_TASK GOAL_. Reproduce the section of the listing that begins at the line containing "hfov_deg: 7.5" and finishes at the line containing "focal_mm: 200". Include both end lines and nothing beyond them.

_AVAILABLE DATA_.
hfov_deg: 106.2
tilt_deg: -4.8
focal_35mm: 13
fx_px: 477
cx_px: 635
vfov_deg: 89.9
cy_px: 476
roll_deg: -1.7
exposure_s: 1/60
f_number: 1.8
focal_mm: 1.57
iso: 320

...

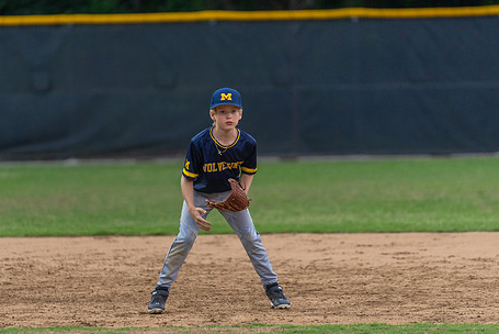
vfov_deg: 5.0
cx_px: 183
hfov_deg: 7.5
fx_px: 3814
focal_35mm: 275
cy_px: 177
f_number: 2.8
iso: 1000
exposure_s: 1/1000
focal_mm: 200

_REPLY_.
hfov_deg: 7.5
fx_px: 3814
focal_35mm: 275
cy_px: 177
f_number: 2.8
iso: 1000
exposure_s: 1/1000
focal_mm: 200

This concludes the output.